The take away is simple; global expansion is not just a mere plug in for a platform into another market. It requires reading the room, honoring local purchasing culture, and changing every layer of a brand and consumer journey (Marketing tone, visual design tone, delivery speed) as necessary before expecting real traction.

Source: https://www.ft.com/content/0c2b4658-4292-437e-87fb-0213745bb7f9?utm_source=chatgpt.com

If you want to catch up on the top digital marketing news from last week, click here to read this blog: https://bostoninstituteofanalytics.org/blog/5-digital-marketing-updates-you-cant-miss-august-3-9-2025/

Conclusion – Adaptation Is the New Norm

As you think about marketing five years into the future, certain themes emerge. Personalization has left the world of tech capabilities and become a way of creating moments that feel genuine to people. Markets are able to grow at different rates across regions, adopting disparate routes for living up to their potential as we move into a future nowhere near normal.
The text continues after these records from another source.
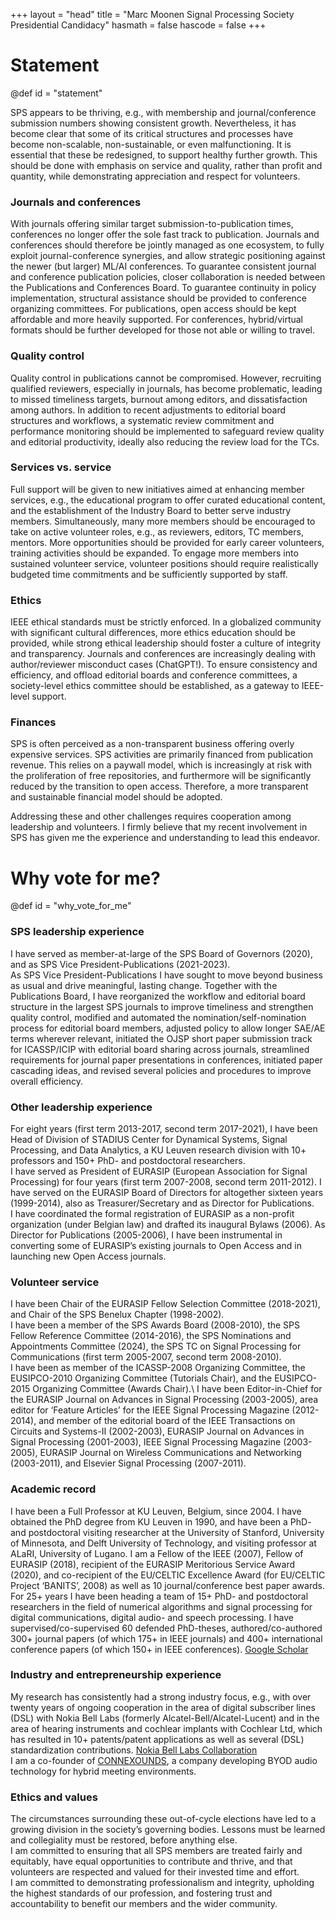 +++
layout = "head"
title = "Marc Moonen Signal Processing Society Presidential Candidacy"
hasmath = false
hascode = false
+++

# Statement
@def id = "statement"

SPS appears to be thriving, e.g., with membership and journal/conference submission numbers showing consistent growth. Nevertheless, it has become clear that some of its critical structures and processes have become non-scalable, non-sustainable, or even malfunctioning. It is essential that these be redesigned, to support healthy further growth. This should be done with emphasis on service and quality, rather than profit and quantity, while demonstrating appreciation and respect for volunteers. 
 
### Journals and conferences
With journals offering similar target submission-to-publication times, conferences no longer offer the sole fast track to publication. Journals and conferences should therefore be jointly managed as one ecosystem, to fully exploit journal-conference synergies, and allow strategic positioning against the newer (but larger) ML/AI conferences. To guarantee consistent journal and conference publication policies, closer collaboration is needed between the Publications and Conferences Board. To guarantee continuity in policy implementation, structural assistance should be provided to conference organizing committees. For publications, open access should be kept affordable and more heavily supported. For conferences, hybrid/virtual formats should be further developed for those not able or willing to travel.
 
### Quality control
Quality control in publications cannot be compromised. However, recruiting qualified reviewers, especially in journals, has become problematic, leading to missed timeliness targets, burnout among editors, and dissatisfaction among authors. In addition to recent adjustments to editorial board structures and workflows, a systematic review commitment and performance monitoring should be implemented to safeguard review quality and editorial productivity, ideally also reducing the review load for the TCs.
 
### Services vs. service
Full support will be given to new initiatives aimed at enhancing member services, e.g., the educational program to offer curated educational content, and the establishment of the Industry Board to better serve industry members. Simultaneously, many more members should be encouraged to take on active volunteer roles, e.g., as reviewers, editors, TC members, mentors. More opportunities should be provided for early career volunteers, training activities should be expanded. To engage more members into sustained volunteer service, volunteer positions should require realistically budgeted time commitments and be sufficiently supported by staff.
 
### Ethics
IEEE ethical standards must be strictly enforced. In a globalized community with significant cultural differences, more ethics education should be provided, while strong ethical leadership should foster a culture of integrity and transparency. Journals and conferences are increasingly dealing with author/reviewer misconduct cases (ChatGPT!). To ensure consistency and efficiency, and offload editorial boards and conference committees, a society-level ethics committee should be established, as a gateway to IEEE-level support. 
 
### Finances
SPS is often perceived as a non-transparent business offering overly expensive services. SPS activities are primarily financed from publication revenue. This relies on a paywall model, which is increasingly at risk with the proliferation of free repositories, and furthermore will be significantly reduced by the transition to open access. Therefore, a more transparent and sustainable financial model should be adopted.
 
Addressing these and other challenges requires cooperation among leadership and volunteers. I firmly believe that my recent involvement in SPS has given me the experience and understanding to lead this endeavor.

# Why vote for me?
@def id = "why_vote_for_me"

### SPS leadership experience
I have served as member-at-large of the SPS Board of Governors (2020), and as SPS Vice President-Publications (2021-2023).\
As SPS Vice President-Publications I have sought to move beyond business as usual and drive meaningful, lasting change. Together with the Publications Board, I have reorganized the workflow and editorial board structure in the largest SPS journals to improve timeliness and strengthen quality control, modified and automated the nomination/self-nomination process for editorial board members, adjusted policy to allow longer SAE/AE terms wherever relevant, initiated the OJSP short paper submission track for ICASSP/ICIP with editorial board sharing across journals, streamlined requirements for journal paper presentations in conferences, initiated paper cascading ideas, and revised several policies and procedures to improve overall efficiency.

### Other leadership experience 
For eight years (first term 2013-2017, second term 2017-2021), I have been Head of Division of STADIUS Center for Dynamical Systems, Signal Processing, and Data Analytics, a KU Leuven research division with 10+ professors and 150+ PhD- and postdoctoral researchers.\
I have served as President of EURASIP (European Association for Signal Processing) for four years (first term 2007-2008, second term 2011-2012). I have served on the EURASIP Board of Directors for altogether sixteen years (1999-2014), also as Treasurer/Secretary and as Director for Publications.\
I have coordinated the formal registration of EURASIP as a non-profit organization (under Belgian law) and drafted its inaugural Bylaws (2006). As Director for Publications (2005-2006), I have been instrumental in converting some of EURASIP’s existing journals to Open Access and in launching new Open Access journals.  

### Volunteer service
I have been Chair of the EURASIP Fellow Selection Committee (2018-2021), and Chair of the SPS Benelux Chapter (1998-2002).\
I have been a member of the SPS Awards Board (2008-2010), the SPS Fellow Reference Committee (2014-2016), the SPS Nominations and Appointments Committee (2024), the SPS TC on Signal Processing for Communications (first term 2005-2007, second term 2008-2010).\
I have been as member of the ICASSP-2008 Organizing Committee, the EUSIPCO-2010 Organizing Committee (Tutorials Chair), and the EUSIPCO-2015 Organizing Committee (Awards Chair).\ 
I have been Editor-in-Chief for the EURASIP Journal on Advances in Signal Processing (2003-2005), area editor for ‘Feature Articles’ for the IEEE Signal Processing Magazine (2012-2014),  and member of the editorial board of the IEEE Transactions on Circuits and Systems-II (2002-2003), EURASIP Journal on Advances in Signal Processing (2001-2003), IEEE Signal Processing Magazine (2003-2005), EURASIP Journal on Wireless Communications and Networking (2003-2011), and Elsevier Signal Processing (2007-2011). 

### Academic record 
I have been a Full Professor at KU Leuven, Belgium, since 2004. I have obtained the PhD degree from KU Leuven in 1990, and have been a PhD- and postdoctoral visiting researcher at the University of Stanford, University of Minnesota, and Delft University of Technology, and visiting professor at ALaRI, University of Lugano.
I am a Fellow of the IEEE (2007), Fellow of EURASIP (2018), recipient of the EURASIP Meritorious Service Award (2020), and co-recipient of the EU/CELTIC Excellence Award (for EU/CELTIC Project ‘BANITS’, 2008) as well as 10 journal/conference best paper awards.\
For 25+ years I have been heading a team of 15+ PhD- and postdoctoral researchers in the field of numerical algorithms and signal processing for digital communications, digital audio- and speech processing. I have supervised/co-supervised 60 defended PhD-theses, authored/co-authored 300+ journal papers (of which 175+ in IEEE journals) and 400+ international conference papers (of which 150+ in IEEE conferences). 
[Google Scholar](https://scholar.google.com/citations?user=OX95yYsAAAAJ)

### Industry and entrepreneurship experience
My research has consistently had a strong industry focus, e.g., with over twenty years of ongoing cooperation in the area of digital subscriber lines (DSL) with Nokia Bell Labs (formerly Alcatel-Bell/Alcatel-Lucent) and in the area of hearing instruments and cochlear implants with Cochlear Ltd, which has resulted in 10+ patents/patent applications as well as several (DSL) standardization contributions.
[Nokia Bell Labs Collaboration](https://www.bell-labs.com/institute/blog/ku-leuven-professor-reflects-20-years-collaboration-bell-labs/)\
I am a co-founder of [CONNEXOUNDS](https://www.connexounds.com), a company developing BYOD audio technology for hybrid meeting environments. 

### Ethics and values
The circumstances surrounding these out-of-cycle elections have led to a growing division in the society’s governing bodies. Lessons must be learned and collegiality must be restored, before anything else.\
I am committed to ensuring that all SPS members are treated fairly and equitably, have equal opportunities to contribute and thrive, and that volunteers are respected and valued for their invested time and effort.\
I am committed to demonstrating professionalism and integrity, upholding the highest standards of our profession, and fostering trust and accountability to benefit our members and the wider community.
Adtech continues to leap, traditional channels like print and radio are suddenly being opened new again, and global expansion seems to work best when there is a respect for local culture.

Adaptation becomes the rigorous thread connected to all the themes. The marketers who will be in charge in the future are not just chasing the latest tools, they are reading the room and tapping into social, communities, cultural signals and are very comfortable as they adapt, adjust, improvise or pivot. This is really continuity learning, and it doesn’t matter if you are developing skills through the best digital marketing course in mumbai or developing them in the real world. Those that blend innovation with cultural intelligence will run the race.